13. Na cláusula sexta, sob o ponto 3. do contrato consta que “qualquer alteração ao presente contrato deverá revestir a forma de documento escrito e assinado por todas as partes constantes do mesmo”.


14. Como adicional ao contrato celebrado, intitulado de “Contrato-Promessa de Compra e Venda de Fração Autónoma a Construir” as partes acordaram que a 1.ª Ré colocaria um portão de acesso ao terraço, bem como a avisar o Autor para escolher os electrodomésticos que pretendia ver alterados assim que chegasse a essa fase da obra e a colocar tomadas no logradouro da fracção.


15. Do mapa de acabamentos anexo ao contrato consta que as “guardas em vidro laminado (em substituição de guardas em betão aparente)”.


16. O Autor procedeu ao pagamento da quantia global de € 72.000,00 a titulo de sinal e principio de pagamento, efetuado através de pagamentos parcelares de € 12.000,00 efetuados em 15.07.2020, 09.09.2020, 09.09.2020, 11.09.2020, 18.03.2021 e 18.03.2021.


17. Em data posterior à assinatura do contrato de promessa de compra e venda o Autor viajou para o Brasil.


18. O Autor pediu a um amigo, CC, para se deslocar ao imóvel, com o intuito de avaliar o estado da obra.


19. A fracção prometida vender em vez de tectos lisos em gesso cartonado, rebaixados com isolamento acústico de lã de rocha 70kg, tinha tectos em betão polido aparente.


20. O tecto da varanda apresentava metais de fixação das placas de vidro visíveis e os acabamentos estavam em betão polido aparente.


21. Os muros exteriores do empreendimento estavam em betão polido aparente contrariamente ao mapa de acabamentos, do qual constava que os muros exteriores seriam em granito tradicional.


22. Os armários do imóvel, de acordo com o mapa de acabamentos, deveriam ser brancos e encontravam-se em cor cinza.


23. A parede da cozinha estava pintada e não revestida de vidro lacado branco.


24. No dia 22 de julho de 2021, o Autor enviou um e-mail à arquitecta responsável pelo empreendimento, questionando-a sobre divergências encontradas na visita ao imóvel.


25. A arquitecta respondeu no mesmo dia, informando que o tecto do apartamento “ficará em betão aparente conforme mapa de acabamentos atualizado”; o tecto da varanda ficará com metais de fixação das placas de vidro aparentes, bem como acabamento em betão polido aparente, “conforme executado em obra”; os muros ficarão em betão aparente “conforme executado em obra”; o acabamento entre os móveis da cozinha é em “vidro lacado branco” (cfr. documento nº 9 junto com a petição inicial, que se dá por reproduzido).

- INSTRUÇÕES DA TAREFA:
Transcreva a parte do excerto sobre o contrato-promessa que vai desde "24. No dia 22" até "dá por reproduzido).", ambos incluídos. Baseie-se apenas no excerto.

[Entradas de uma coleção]
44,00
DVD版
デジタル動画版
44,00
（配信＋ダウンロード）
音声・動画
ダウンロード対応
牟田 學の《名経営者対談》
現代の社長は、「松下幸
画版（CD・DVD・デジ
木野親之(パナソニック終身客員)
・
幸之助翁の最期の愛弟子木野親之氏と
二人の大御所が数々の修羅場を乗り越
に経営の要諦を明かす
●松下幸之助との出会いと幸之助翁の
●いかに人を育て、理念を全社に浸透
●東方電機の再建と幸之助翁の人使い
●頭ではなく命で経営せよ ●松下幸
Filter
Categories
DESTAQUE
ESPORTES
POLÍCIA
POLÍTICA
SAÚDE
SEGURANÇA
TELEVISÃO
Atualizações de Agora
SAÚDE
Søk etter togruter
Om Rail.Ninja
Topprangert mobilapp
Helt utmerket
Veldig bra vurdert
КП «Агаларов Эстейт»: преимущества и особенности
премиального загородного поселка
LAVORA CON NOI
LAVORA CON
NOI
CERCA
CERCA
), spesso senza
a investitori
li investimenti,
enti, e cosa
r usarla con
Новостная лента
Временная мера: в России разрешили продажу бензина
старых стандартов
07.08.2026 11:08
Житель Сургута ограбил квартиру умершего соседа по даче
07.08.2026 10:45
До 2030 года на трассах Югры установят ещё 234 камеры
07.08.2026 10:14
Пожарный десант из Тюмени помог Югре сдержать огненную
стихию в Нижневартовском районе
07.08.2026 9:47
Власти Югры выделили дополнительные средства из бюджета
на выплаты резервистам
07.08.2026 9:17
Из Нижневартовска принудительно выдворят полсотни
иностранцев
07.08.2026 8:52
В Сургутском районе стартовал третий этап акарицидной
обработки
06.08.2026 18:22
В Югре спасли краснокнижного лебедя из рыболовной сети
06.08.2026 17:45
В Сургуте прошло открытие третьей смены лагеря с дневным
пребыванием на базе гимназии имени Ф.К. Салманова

- RESPOSTA:
24. No dia 22 de julho de 2021, o Autor enviou um e-mail à arquitecta responsável pelo empreendimento, questionando-a sobre divergências encontradas na visita ao imóvel.


25. A arquitecta respondeu no mesmo dia, informando que o tecto do apartamento “ficará em betão aparente conforme mapa de acabamentos atualizado”; o tecto da varanda ficará com metais de fixação das placas de vidro aparentes, bem como acabamento em betão polido aparente, “conforme executado em obra”; os muros ficarão em betão aparente “conforme executado em obra”; o acabamento entre os móveis da cozinha é em “vidro lacado branco” (cfr. documento nº 9 junto com a petição inicial, que se dá por reproduzido).